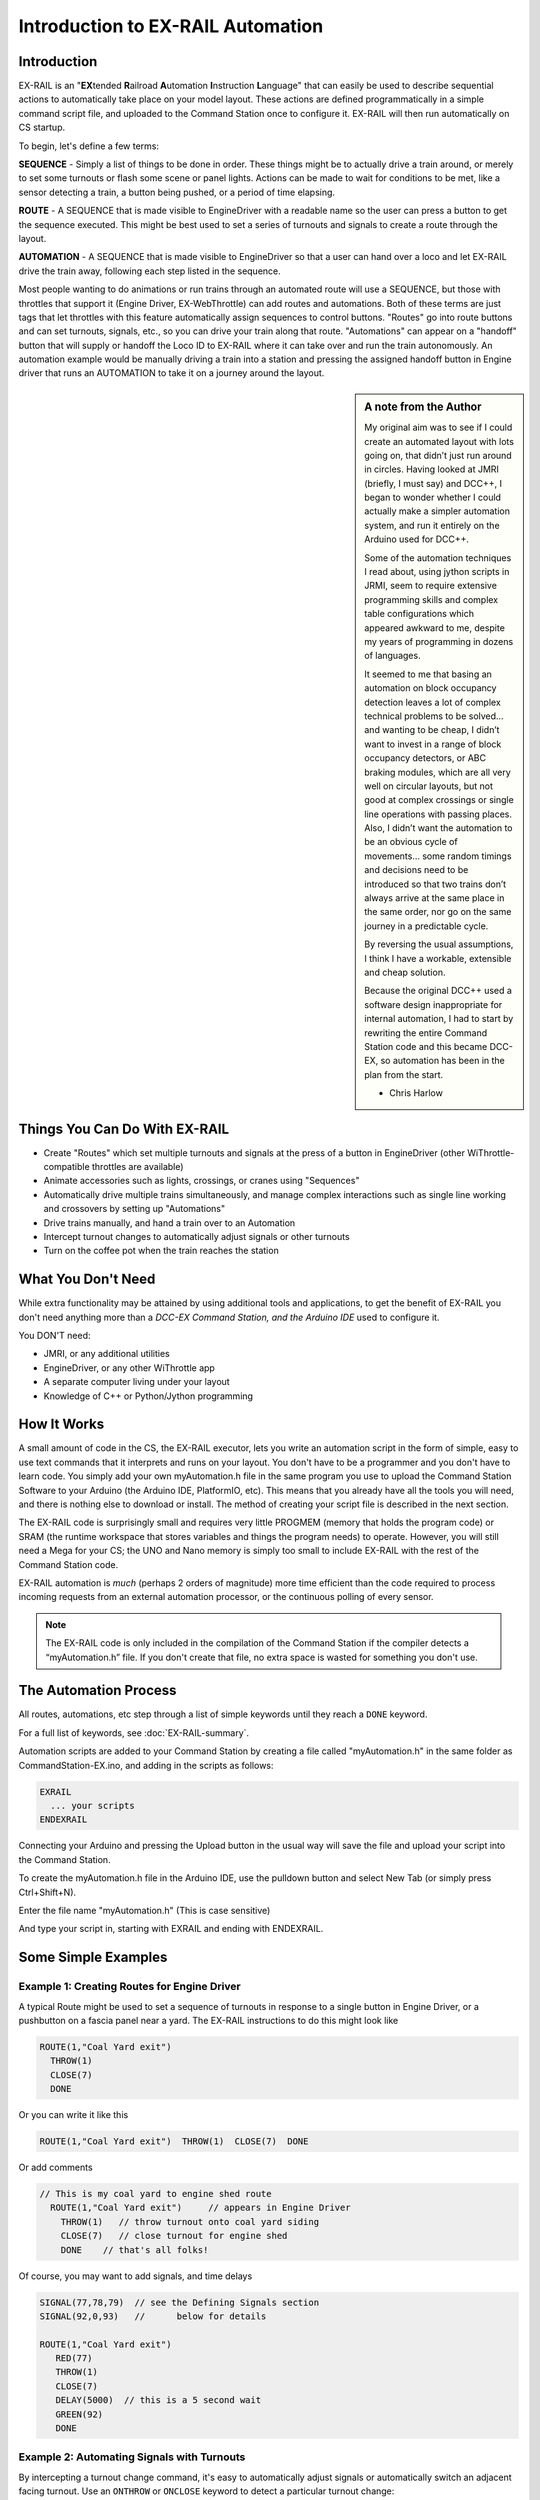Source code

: ***********************************
Introduction to EX-RAIL Automation
***********************************

Introduction
==============

EX-RAIL is an "**EX**\tended **R**\ailroad **A**\utomation **I**\nstruction **L**\anguage"
that can easily be used to describe sequential actions to automatically take place on your model layout. These actions are defined programmatically in a simple command script file, and uploaded to the Command Station once to configure it. EX-RAIL will then run automatically on CS startup.

To begin, let's define a few terms:

**SEQUENCE** - Simply a list of things to be done in order. These things might be to actually drive a train around, or merely to set some turnouts or flash some scene or panel lights. Actions can be made to wait for conditions to be met, like a sensor detecting a train, a button being pushed, or a period of time elapsing.

**ROUTE** - A SEQUENCE that is made visible to EngineDriver with a readable name so the user can press a button to get the sequence executed. This might be best used to set a series of turnouts and signals to create a route through the layout. 

**AUTOMATION** - A SEQUENCE that is made visible to EngineDriver so that a user can hand over a loco and let EX-RAIL drive the train away, following each step listed in the sequence. 

Most people wanting to do animations or run trains through an automated route will use a SEQUENCE, but those with throttles that support it (Engine Driver, EX-WebThrottle) can add routes and automations. Both of these terms are just tags that let throttles with this feature automatically assign sequences to control buttons. "Routes" go into route buttons and can set turnouts, signals, etc., so you can drive your train along that route. "Automations" can appear on a "handoff" button that will supply or handoff the Loco ID to EX-RAIL where it can take over and run the train autonomously. An automation example would be manually driving a train into a station and pressing the assigned handoff button in Engine driver that runs an AUTOMATION to take it on a journey around the layout.

.. sidebar:: A note from the Author

   My original aim was to see if I could create an automated layout with lots going on, that didn’t just run around in circles. Having looked at JMRI (briefly, I must say) and DCC++, I began to wonder whether I could actually make a simpler automation system, and run it entirely on the Arduino used for DCC++.

   Some of the automation techniques I read about, using jython scripts in   JRMI, seem to require extensive programming skills and complex table configurations which appeared awkward to me, despite my years of programming in dozens of languages.

   It seemed to me that basing an automation on block occupancy detection leaves a lot of complex technical problems to be solved… and wanting to be cheap, I didn’t want to invest in a range of block occupancy detectors, or ABC braking modules, which are all very well on circular layouts, but not good at complex crossings or single line operations with passing places. Also, I didn’t want the automation to be an obvious cycle of movements… some random timings and decisions need to be introduced so that two trains don’t always arrive at the same place in the same order, nor go on the same journey in a predictable cycle.

   By reversing the usual assumptions, I think I have a workable, extensible and cheap solution.
   
   Because the original DCC++ used a software design inappropriate for internal automation, I had to start by rewriting the entire Command Station code and this became DCC-EX, so automation has been in the plan from the start.

   - Chris Harlow



Things You Can Do With EX-RAIL
====================================

- Create "Routes" which set multiple turnouts and signals at the press of a button in EngineDriver (other WiThrottle-compatible throttles are available)
- Animate accessories such as lights, crossings, or cranes using "Sequences"
- Automatically drive multiple trains simultaneously, and manage complex interactions such as single line working and crossovers by setting up "Automations"
- Drive trains manually, and hand a train over to an Automation
- Intercept turnout changes to automatically adjust signals or other turnouts
- Turn on the coffee pot when the train reaches the station

What You Don't Need
====================

While extra functionality may be attained by using additional tools and applications, to get the benefit of EX-RAIL you don't need anything more than a *DCC-EX Command Station, and the Arduino IDE* used to configure it.

You DON'T need:

- JMRI, or any additional utilities
- EngineDriver, or any other WiThrottle app
- A separate computer living under your layout
- Knowledge of C++ or Python/Jython programming

How It Works
=============

A small amount of code in the CS, the EX-RAIL executor, lets you write an automation script in the form of simple, easy to use text commands that it interprets and runs on your layout. You don't have to be a programmer and you don't have to learn code. You simply add your own myAutomation.h file in the same program you use to upload the Command Station Software to your Arduino (the Arduino IDE, PlatformIO, etc). This means that you already have all the tools you will need, and there is nothing else to download or install. The method of creating your script file is described in the next section.

The EX-RAIL code is surprisingly small and requires very little PROGMEM (memory that holds the program code) or SRAM (the runtime workspace that stores variables and things the program needs) to operate. However, you will still need a Mega for your CS; the UNO and Nano memory is simply too small to include EX-RAIL with the rest of the Command Station code.

EX-RAIL automation is *much* (perhaps 2 orders of magnitude) more time efficient than the code required to process incoming requests from an external automation processor, or the continuous polling of every sensor.

.. note:: The EX-RAIL code is only included in the compilation of the Command Station if the compiler detects a “myAutomation.h” file. If you don't create that file, no extra space is wasted for something you don't use.

The Automation Process
=======================

All routes, automations, etc step through a list of simple keywords until they reach a ``DONE`` keyword. 

For a full list of keywords, see :doc:`EX-RAIL-summary`.

Automation scripts are added to your Command Station by creating a file called "myAutomation.h" in the same folder as CommandStation-EX.ino, and adding in the scripts as follows:

.. code-block:: cpp

   EXRAIL
     ... your scripts
   ENDEXRAIL

Connecting your Arduino and pressing the Upload button in the usual way will save the file and upload your script into the Command Station.

To create the myAutomation.h file in the Arduino IDE, use the pulldown button and select New Tab (or simply press Ctrl+Shift+N).

.. image:: ../_static/images/ex-rail/setup1.jpg
   :alt:  Setup pulldown button
   :align: center
   :scale: 100%

.. image:: ../_static/images/ex-rail/setup2.jpg
   :alt:  Setup pulldown menu
   :align: center
   :scale: 100%

Enter the file name "myAutomation.h" (This is case sensitive)

.. image:: ../_static/images/ex-rail/setup3.jpg
   :alt:  Setup myAutomation.h
   :align: center
   :scale: 100%

And type your script in, starting with EXRAIL and ending with ENDEXRAIL. 

.. image:: ../_static/images/ex-rail/setup4.jpg
   :alt:  Setup Example file
   :align: center
   :scale: 100%


Some Simple Examples  
======================

Example 1: Creating Routes for Engine Driver
---------------------------------------------

A typical Route might be used to set a sequence of turnouts in response to a single button in Engine Driver, or a pushbutton on a fascia panel near a yard.
The EX-RAIL instructions to do this might look like

.. code-block:: cpp

   ROUTE(1,"Coal Yard exit")
     THROW(1)
     CLOSE(7)
     DONE

Or you can write it like this

.. code-block:: cpp

   ROUTE(1,"Coal Yard exit")  THROW(1)  CLOSE(7)  DONE

Or add comments

.. code-block:: cpp

 // This is my coal yard to engine shed route
   ROUTE(1,"Coal Yard exit")     // appears in Engine Driver
     THROW(1)   // throw turnout onto coal yard siding
     CLOSE(7)   // close turnout for engine shed
     DONE    // that's all folks!

Of course, you may want to add signals, and time delays

.. code-block:: cpp

   SIGNAL(77,78,79)  // see the Defining Signals section
   SIGNAL(92,0,93)   //      below for details
   
   ROUTE(1,"Coal Yard exit")
      RED(77)
      THROW(1)
      CLOSE(7)
      DELAY(5000)  // this is a 5 second wait
      GREEN(92)
      DONE


Example 2: Automating Signals with Turnouts
----------------------------------------------

By intercepting a turnout change command, it's easy to automatically adjust signals or 
automatically switch an adjacent facing turnout. Use an ``ONTHROW`` or ``ONCLOSE`` keyword to detect a particular turnout change:

.. code-block:: cpp

   ONTHROW(8)  // When turnout 8 is thrown,
      THROW(9)  // must also throw the facing turnout
      RED(24)
      DELAY(2000)
      GREEN(27)
      DONE

   ONCLOSE(8)  // When turnout 8 is closed
     CLOSE(9)
     RED(27)
     DELAY(2000)
     GREEN(24)
     DONE

Defining Turnouts
==================

DCC-EX supports a number of different turnout hardware configurations, but your automation treats them all as simple ID numbers. Turnouts may be defined using ``<T>`` commands from JMRI, or in ``SETUP("<T ...>")`` commands placed in your mySetup.h file, or C++ code in mySetup.h, just like earlier versions.

You may, however, find it more convenient to define turnouts using EX-RAIL commands, which may appear anywhere in the 'myAutomation.h' file, even after they are referenced in an ``ONTHROW``, ``ONCLOSE``, ``THROW`` or ``CLOSE`` command. (EXRAIL extracts the turnout definitions just once from your script at Command Station startup.)

Turnouts defined in 'myAutomation.h' will still be visible to WiThrottle and JMRI in the normal way.

A TURNOUT sends DCC signals to a decoder attached to the track, a PIN_TURNOUT sends a "throw" or "close" (5V or 0V signal) to a pin on the Arduino, and a SERVO_TURNOUT sends an I2C serial command to a servo board connected to your servos.
 
See the :doc:`Reference <EX-RAIL-summary>` page for TURNOUT, PIN_TURNOUT and SERVO_TURNOUT definitions.


Defining Signals
=================

Signals can now simply be a decoration to be switched by the route process; they don’t need to control anything.

``GREEN(55)`` would turn signal 55 green, and ``RED(55)`` would turn it red. Somewhere in the script there must be a SIGNAL command like this: ``SIGNAL(55,56,57)``.  This defines a signal with ID 55, where the Red/Stop lamp is connected to pin 55, the Amber/Caution lamp to pin 56, and the Green/Proceed lamp to pin 57. The pin allocations do not need to be contiguous, and the red pin number is also used as the signal ID. Thus you can change the signal by ``RED(55)``, ``AMBER(55)``, or ``GREEN(55)``. This means you don't have to manually turn off the other lamps. A RED/GREEN only signal may be created with a zero amber pin.


Example 3: Automating various non-track items 
-----------------------------------------------

This normally takes place in a timed loop, for example alternate flashing of a fire engine's lights. To do this use a SEQUENCE.

.. code-block:: cpp

   SEQUENCE(66)  
     SET(101)   // sets output 101 HIGH
     RESET(102) // sets output 102 LOW
     DELAY(500)   // wait 0.5 seconds
     SET(102)   // swap the lights   
     RESET(101) 
     DELAY(500)   // wait 0.5 seconds
     FOLLOW(66)  // follow sequence 66 continuously
     
Note, however, that this sequence will not start automatically: it must be started during the startup process (see later) using ``START(66)``.

Example 4: Automating a train (simple loop)
--------------------------------------------

Start with something as simple as a single loop of track with a station and a sensor (connected to pin 40 for this example) at the point where you want the train to stop.

.. image:: ../_static/images/ex-rail/Example_4_diagram.png
   :alt:  Simple example 4
   :align: center
   :scale: 100%

Using an ``AUTOMATION`` keyword means that this automation will appear in EngineDriver so you can drive the train manually, and then hand it over to the automation at the press of a button.

\* Technically, an automation can independently run multiple locos along the same path through the layout, but this is discussed later...

.. code-block:: cpp

   AUTOMATION(4,"Round in circles")
      FWD(50)   // move forward at DCC speed 50 (out of 127)
      AT(40)     // when you get to sensor on pin (40)
      STOP      // stop the train 
      DELAYRANDOM(5000,20000) // delay somewhere between 5 and 20 seconds
      FWD(30)   // start a bit slower
      AFTER(40)  // until sensor on pin 40 has been passed
      FOLLOW(4) // and continue to follow the automation

The instructions are followed in sequence by the loco given to it; the ``AT`` command just leaves the loco running until that sensor is detected.

Notice that this automation does not specify the loco address. If you drive a loco with EngineDriver and then hand it over to this automation, then the automation will run with the loco you last drove.

Example 5: Signals in a train script
-------------------------------------

Adding a station signal to the loop script is extremely simple, but it does require a mind-shift for some modellers who like to think in terms of signals being in control of trains! EX-RAIL takes a different approach, by animating the signals as part of the driving script. Thus set a signal GREEN before moving off (and allow a little delay for the driver to react) and RED after you have passed it.

.. code-block:: cpp

   SIGNAL(77,78,79)  // see the Defining Signals section above for details
   AUTOMATION(4,"Round in circles")
      FWD(50)   // move forward at DCC speed 50 (out of 127)
      AT(40)    // when you get to sensor on pin (40)
      STOP      // Stop the train 
      DELAYRANDOM(5000,20000) // delay somewhere between 5 and 20 seconds
      GREEN(77)    // set signal #77 to Green
      DELAY(2500)  // This is not Formula1!
      FWD(30)    // start a bit slower
      AFTER(40)  // until sensor on pin 40 has been passed
      RED(77)    // set signal #77 to Red
      FOLLOW(4)  // and continue to follow the automation

Example 6: Single line shuttle
-------------------------------

Consider a single line, shuttling between stations A and B.

.. image:: ../_static/images/ex-rail/Example_6_diagram.png
   :alt:  Simple example 4
   :align: center
   :scale: 100%

Starting from Station A, the steps may be something like:

-  Wait between 10 and 20 seconds for the guard to stop chatting up the girl in the ticket office.
-  Move forward at speed 30
-  When I get to B, stop.
-  Wait 15 seconds for the tea trolley to be restocked
-  Move backwards at speed 20
-  When I get to A, stop.


Notice that the sensors at A and B are near the ends of the track (allowing for braking distance, but don’t care about train length or whether the engine is at the front or back.) We have wired sensor A on pin 41, and sensor B on pin 42 for this example.

.. code-block:: cpp

    SEQUENCE(13)
      DELAYRANDOM(10000,20000) // random wait between 10 and 20 seconds
      FWD(50)
      AT(42) // sensor 42 is at the far end of platform B
      STOP
      DELAY(15000)
      REV(20) // Reverse at DCC speed 20 (out of 127)
      AT(41) // far end of platform A
      STOP
      FOLLOW(13) // follows sequence 13 again… forever


Note a SEQUENCE is exactly the same as an AUTOMATION except that it does NOT appear in the EngineDriver app.

When the Command Station is powered up or reset, EX-RAIL starts operating at the beginning of the file.  For this sequence we need to set a loco address and start the sequence:

.. code-block:: cpp

   SENDLOCO(3,13) // Start sequence 12 using loco 3
   DONE           // This marks the end of the startup process

The sequence can also be started from a serial monitor with the command ``</ START 3 13>``.


If you have multiple separate sections of track which do not require inter-train cooperation, you may add many more separate sequences and they will operate independently.

Although the above is trivial, the routes are designed to be independent of the loco address so that we can have several locos following the same route at the same time (not in the end to end example above!), perhaps passing each other or crossing over with trains on other routes.

The example above assumes that loco 3 is sitting on the track and pointing in the right direction. A bit later you will see how to script an automatic process to take whatever loco is placed on the programming track, and send it on its way to join in the fun!

Example 7: Running multiple inter-connected trains
---------------------------------------------------

So what about routes that cross or share single lines (passing places etc)?
Let's add a passing place between A and B. S= Sensors, T=Turnout
number. So now our route looks like this:

.. image:: ../_static/images/ex-rail/Example_7a_diagram.png
   :alt:  Simple example 4
   :align: center
   :scale: 100%

Assuming that you have defined your turnouts with :ref:`TURNOUT commands. <automation/EX-RAIL-summary:Routes, Automations, and Sequences>`

.. code-block:: cpp

   SEQUENCE(11)
      DELAYRANDOM(10000,20000) // random wait between 10 and 20 seconds
      CLOSE(1)
      CLOSE(2)
      FWD(30)
      AT(42) // sensor 42 is at the far end of platform B
      STOP
      DELAY(15000)
      THROW(2)
      THROW(1)
      REV(20)
      AT(41)
      STOP
      FOLLOW(11) // follows sequence 11 again… forever

 
All well and good for one loco, but with 2 (or even 3) on this track we need some rules. The principle behind this is

-  To enter a section of track that may be shared, you must RESERVE it. If you cant reserve it because another loco already has, then you will be stopped and the script will wait until such time as you can reserve it. When you leave a shared section you must free it.

-  Each “section” is merely a logical concept, there are no electronic section breaks in the track. You may have up to 255 sections (more can be supported by a code mod if required).


So we will need some extra sensors (hardware required) and some logical blocks (all in the mind!):

.. image:: ../_static/images/ex-rail/Example_7b_diagram.png
   :alt:  Simple example 4
   :align: center
   :scale: 100%

We can use this diagram to plan routes. When we do so, it will be easier to imagine 4 separate mini routes, each passing from one block to the next. Then we can chain them together to form a full route, but also start from any block.

So… lets take a look at the routes now. For convenience I have used route numbers that help remind us what the route is for.

.. code-block:: cpp

   SEQUENCE(12) // From block 1 to block 2
      DELAYRANDOM(10000,20000) // random wait between 10 and 20 seconds
      RESERVE(2) // we wish to enter block 2… so wait for it
      CLOSE(1) // Now we “own” the block, set the turnout
      FWD(30) // and proceed forward
      AFTER(71) // Once we have reached AND passed sensor 71
      FREE(1) // we no longer occupy block 1
      AT(72) // When we get to sensor 72
      FOLLOW(23) // follow route from block 2 to block 3
   
   SEQUENCE(23) // Travel from block 2 to block 3
      RESERVE(3) // will STOP if block 3 occupied
      CLOSE(2) // Now we have the block, we can set turnouts
      FWD(20) // we may or may not have stopped at the RESERVE
      AT(42) // sensor 2 is at the far end of platform B
      STOP
      FREE(2)
      DELAY(15000)
      FOLLOW(34)
   
   SEQUENCE(34) // you get the idea
      RESERVE(4)
      THROW(2)
      REV(20)
      AFTER(73)
      FREE(3)
      AT(74)
      FOLLOW(41)
   
   SEQUENCE(41)
      RESERVE(1)
      THROW(1)
      REV(20)
      AT(41)
      STOP
      FREE(4)
      FOLLOW(12) // follows Route 12 again… forever


Does that look long? Worried about memory on your Arduino…. Well the script above takes about 100 BYTES of program memory and no dynamic SRAM!

If you follow this example carefully, you'll see it allows for up to 3 trains at a time, because one of them will always have somewhere to go. Notice that there is a common theme to this…

-  RESERVE where you want to go. If you are moving and the reserve fails, your loco will STOP and the reserve waits for the block to become available. \*These waits and the manual WAITS do not block the Arduino process… DCC and the other locos continue to follow their routes!

-  Set the points to enter the reserved area. Do this ASAP, as you may be still moving towards them. 
   
-  Set any signals.

-  Move into the reserved area.

-  Reset your signals.

-  Free off your previous reserve as soon as you have fully left the block.

In addition, it is possible to take decisions based on blocks reserved by other trains. The IFRESERVE(block) can be used to reserve a block if it's not already reserved by some other train, or skip to the matching ENDIF. For example, this allows a train to choose which platform to stop at based on prior occupancy. It is features like this that allow for more interesting and unpredictable automations.       

Starting the system
====================

Starting the system is tricky, because we need to place the trains in a suitable position and set them going. We need to have a starting position for each loco, and reserve the block(s) it needs to keep other trains from crashing into it.

.. warning:: This EX-RAIL version isn’t ready to handle locos randomly placed on the layout after a power down!

For a known set of locos, the easiest way is to define the startup process at the beginning of ROUTES. E.g. for two engines, one at each station.

.. code-block:: cpp

 // ensure all blocks are reserved as if the locos had arrived there
 RESERVE(1) // start with a loco in block 1
 RESERVE(3) // and another in block 3
 SENDLOCO(3,12) // send Loco DCC addr 3 on to route 12
 SENDLOCO(17,34) // send loco DCC addr 17 to route 34
 DONE // don’t drop through to the first route definition that follows in the script file

.. hint:: Some interesting points about the startup:

 * You don’t need to set turnouts, because each route is setting them as required.
 * Signals default to RED on power up, and get turned GREEN when a route clears them.


Drive Away feature
==================

EX-RAIL can switch a track section between programming and mainline automatically.

Here for example is a startup route that has no predefined locos but allows locos to be added at station 1 while the system is in motion. Let’s assume that the track section at Station1 is isolated and connected to the programming track power supply. Also that we have a “launch” button connected where sensor 17 would be and an optional signal (ie 3 leds) on the control panel connected where signal 27 would be.

.. code-block:: cpp

 SEQUENCE(99)
   SIGNAL(27,28,29)
   RED(27)   // indicate launch not ready
   AFTER(17) // user presses and releases launch button
   UNJOIN    // separate the programming track from main
   DELAY(2000)
   AMBER(27) // Show amber, user may place loco
   AFTER(17) // user places loco on track and presses “launch” again
   READ_LOCO // identify the loco
   GREEN(27) // show green light to user
   JOIN      // connect prog track to main
   START(12) // send loco off along route 12
   FOLLOW(99) // keep doing this for another launch

The READ_LOCO reads the loco address from the PROG track and the current route takes on that loco. By altering the script slightly and adding another sensor, it’s possible to detect which way the loco sets off and switch the code logic to send it in the correct direction by using the INVERT_DIRECTION instruction so that this locos FWD and REV commands are reversed. (easily done with diesels!)

Sounds
======
You can use ``FON(n)`` and ``FOFF(n)`` to switch loco functions… eg sound horn.

Sensors
========

-  DCC++EX allows for sensors that are **Active Low or Active High**. This is particularly important for IR sensors that have been converted to detect by broken beam, rather than reflection. By making the sensor number negative, the sensor state is inverted. e.g. ``AT(-5)``.

-  Magnetic/Hall effect sensors work for some layouts, but beware of how you detect the back end of a train approaching the buffers in a siding, or knowing when the last car has cleared a crossing.

-  Handling sensors in the automation is made easy because EX-RAIL throws away the concept of interrupts (“oh… sensor 5 has been detected… which loco was that and whatever do I do now?”) and instead has the route scripts work on the basis of “do nothing, maintain speed until sensor 5 triggers, and then carry on in the script”.

- Sensor numbers are direct references to VPINs (virtual pin numbers) in the Hardware Abstraction Layer. For a Mega onboard GPIO pin, this is the same as the digital pin number. Other pin ranges refer to I/O expanders etc. 

- Sensors with ID's 0 to 255 may be LATCHED/UNLATCHED in your script. If a sensor is latched on by the script, it can only be set off by the script… so ``AT(5) LATCH(5)`` for example effectively latches the sensor 5 on when detected once.

- Sensor polling by JMRI is independent of this, and may continue if <S> commands are used.


Outputs
========

- Generic Outputs are mapped to VPINs on the HAL (as for sensors)
- SIGNAL definitions are just groups of 3 Output pins that can be more easily managed.

Sequence Numbers
================

- All ROUTE / AUTOMATION / SEQUENCE  ids are limited to 1- 32767 
- 0 is reserved for the startup sequence appearing as the first entry in the EXRAIL script. 

Various techniques
===================


Defining names for any ID numbers
----------------------------------

Use the ``ALIAS()`` command in your script file. This must come *BEFORE* the ``EXRAIL`` command.

Alias names:

- **Should be** reasonably short but descriptive.
- **Must start** with letters A-Z or underscore _ .
- **May then** also contain numbers.
- **Must not** contain spaces or special characters.
   
  For example:

.. code-block:: cpp

   ALIAS(COAL_YARD_TURNOUT,19) 
   ALIAS(COAL_YARD_SIGNAL_3,27) 
      EXRAIL
         ROUTE(1,"Coal yard exit") 
            THROW(COAL_YARD_TURNOUT)
            GREEN(COAL_YARD_SIGNAL_3)

- Including sub-files
  
  For example:
   
.. code-block:: cpp

   EXRAIL
      ROUTE(1,"Coal yard exit") 
         THROW(19)
         GREEN(27)
         DONE
      #include "myFireEngineLights.h"
      #include "myShuttle.h"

#### WHAT THE EXERCISE ASKS:
If a line in the records above has the word "still", copy it out.

#### ANSWER BELOW:
The EX-RAIL code is surprisingly small and requires very little PROGMEM (memory that holds the program code) or SRAM (the runtime workspace that stores variables and things the program needs) to operate. However, you will still need a Mega for your CS; the UNO and Nano memory is simply too small to include EX-RAIL with the rest of the Command Station code.
Turnouts defined in 'myAutomation.h' will still be visible to WiThrottle and JMRI in the normal way.
-  Set the points to enter the reserved area. Do this ASAP, as you may be still moving towards them. 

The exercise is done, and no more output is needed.